◆ Given text ◆
[Start of section]
Mass drones are forcing the U.S. to build mass radar: 30,000 units a year, from one plant
Echodyne's new 86,350 square foot Washington plant is the clearest sign yet that the answer to cheap mass drones is industrial scale radar production.
Echodyne's new 86,350 square foot Washington plant is the clearest sign yet that the answer to cheap mass drones is industrial scale radar production.
A U.S. company that builds radar used to detect small drones is betting that the only answer to mass-produced threats is mass-produced hardware. Echodyne, the Kirkland, Washington-based radar maker, has begun end-to-end manufacturing at a new 86,350-square-foot plant and is targeting more than 30,000 of its MESA radars a year, roughly 2,500 a month (DroneLife).
Chief executive Eben Frankenberg put the bet in one sentence: "The only way to defend against mass is with mass." Ukraine provided the live rehearsal. Cheap, mass-produced drones turned the modern battlefield into a procurement problem that traditional, low-rate defense factories could not solve. The new plant, with $40 million invested and a planned headcount of 100 to 200, is the company's answer (DroneLife).
MESA, which stands for Metamaterials Electronically Scanned Array, is the technical core. A MESA radar uses an array of small antennas on a flat panel to steer its detection beam electronically rather than by physically rotating a dish. That makes the units cheap to mass-produce, fast to point, and small enough to mount on vehicles, fixed sites, or portable kits. Echodyne sells the radar modules into the counter-drone, or C-UAS (counter-unmanned aerial systems), market, where they feed into detection-and-defeat platforms built by larger system integrators.
The order book is the evidence. Echodyne's radar already shows up in platforms from Anduril, Axon, Moog, and Northrop Grumman, a customer list that reads less like a logo wall and more like a cross-section of the U.S. counter-drone industrial base (DroneLife). On the U.S. procurement side, the closest public demand signal is the $490 million Trust Automation counter-UAS contract awarded by the U.S. Air Force in January, a multi-year vehicle that lets the service buy systems over time rather than in a single lot. Allied demand is broader, with militaries in Europe, the Indo-Pacific, and the Middle East expressing interest in counter-drone radar of this class (The Defense Post).
Cheap drones are forcing expensive radar mass, allied procurement is accelerating under the shadow of the war in Ukraine, and the open question is whether industrial-scale counter-drone radar is the right answer or only the affordable one. The public material supports raising the question. It does not support a verdict, and the company is selling into a market that policymakers are still learning how to size.
The Kirkland plant has to hit its 30,000-unit-a-year run rate. The integrator list has to keep expanding into allied procurement programs. And the Trust Automation contract has to translate into actual radar orders for the counter-UAS vendors in its supply chain. The factory is built. The bet is on the order book.
[End of section]
◆ Questions on the material ◆
A – From the article on Echodyne's radar plant, copy the passage starting at "Cheap drones are" and ending at "how to size.".
B – Answer these questions using the article on Echodyne's radar plant:
(i) How many MESA radars a year is Echodyne targeting at its new plant?
(ii) What does the name MESA stand for?
(iii) Which U.S. service awarded the $490 million Trust Automation counter-UAS contract?

◆ Record set ◆
[Start of section]
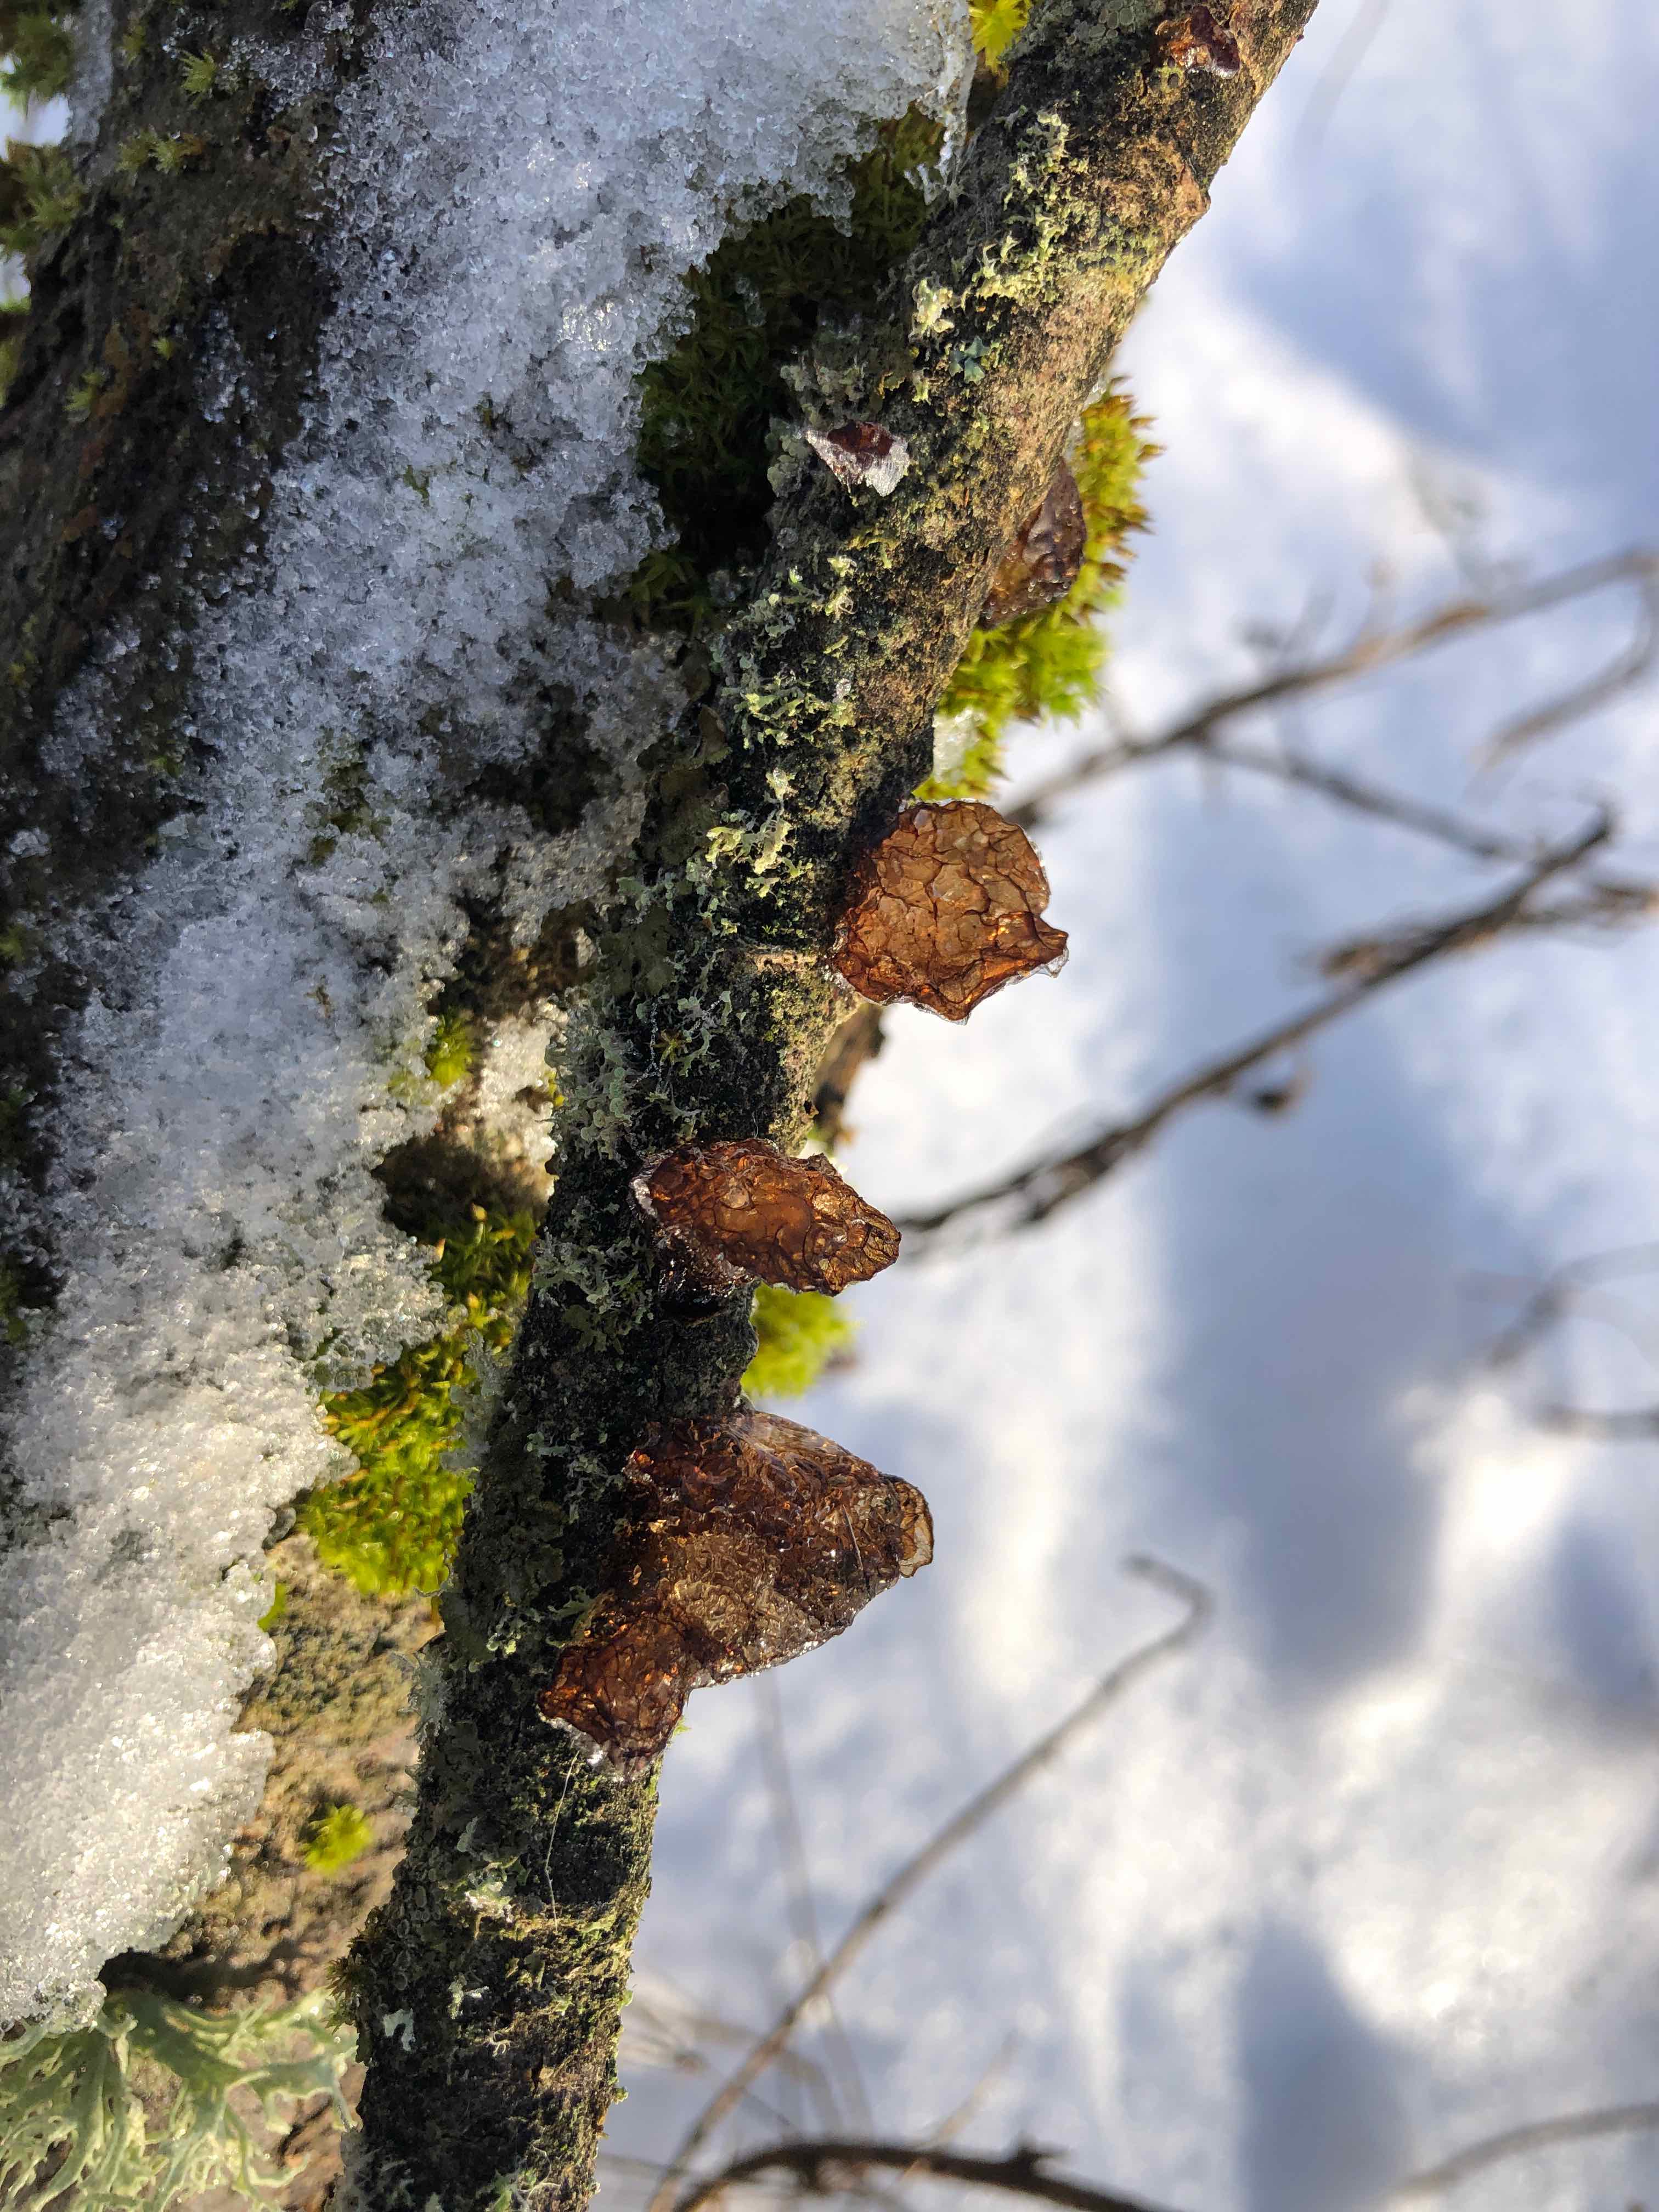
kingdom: Fungi
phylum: Basidiomycota
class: Agaricomycetes
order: Auriculariales
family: Auriculariaceae
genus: Exidia
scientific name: Exidia recisa
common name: pile-bævretop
[End of section]
◆ Solutions to each task ◆
A –
Cheap drones are forcing expensive radar mass, allied procurement is accelerating under the shadow of the war in Ukraine, and the open question is whether industrial-scale counter-drone radar is the right answer or only the affordable one. The public material supports raising the question. It does not support a verdict, and the company is selling into a market that policymakers are still learning how to size.

B –
(i) More than 30,000 a year, roughly 2,500 a month.
(ii) Metamaterials Electronically Scanned Array.
(iii) The U.S. Air Force.